Bill McGuire is astonished at how a system of economic self-destruction still carries the label of ‘progress’, after long ago being called-out…
Enjoying one of the seminal works on self-sufficiency – The Fat of the Land by John Seymour; first published in 1961 and in print ever since – prompts me to question the notion of progress and what it means. Seymour was a broadcaster, activist, giant of the self-sufficiency movement, and writer of the first practical guide on the subject. He was also the putative inspiration for the iconic BBC comedy, The Good Life.

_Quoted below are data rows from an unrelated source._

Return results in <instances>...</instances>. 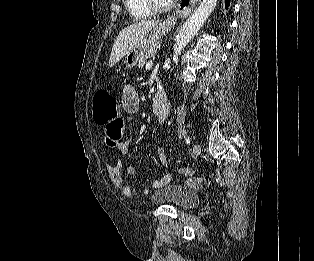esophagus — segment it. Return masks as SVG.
<instances>
[{
    "label": "esophagus",
    "mask_w": 314,
    "mask_h": 261,
    "mask_svg": "<svg viewBox=\"0 0 314 261\" xmlns=\"http://www.w3.org/2000/svg\"><path fill=\"white\" fill-rule=\"evenodd\" d=\"M198 0H190V4L185 6L184 4H179L176 13L179 15L188 16L197 5Z\"/></svg>",
    "instance_id": "34e87169"
}]
</instances>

The Fat of the Land was one of the first of dozens of books penned by Seymour. Essentially, it provides a warts-and-all account of some years spent trying to make a self-sufficient life on a five-acre smallholding in Suffolk. But it contains so much more and is way ahead of its time in relation to grasping how the modern world is destroying much that was previously held dear. Seymour never minces his words and rails against everything from the despoiling of the environment to our constant quest for more ‘stuff’ and what he calls the ‘industrial world’ in general. Hardly surprisingly, he questions the whole idea of progress as defined in the middle of the 20th century – and which pertains even more so today – purely in economic terms. As Seymour observes; ‘one can progress in so many directions. Up a gum-tree for example.’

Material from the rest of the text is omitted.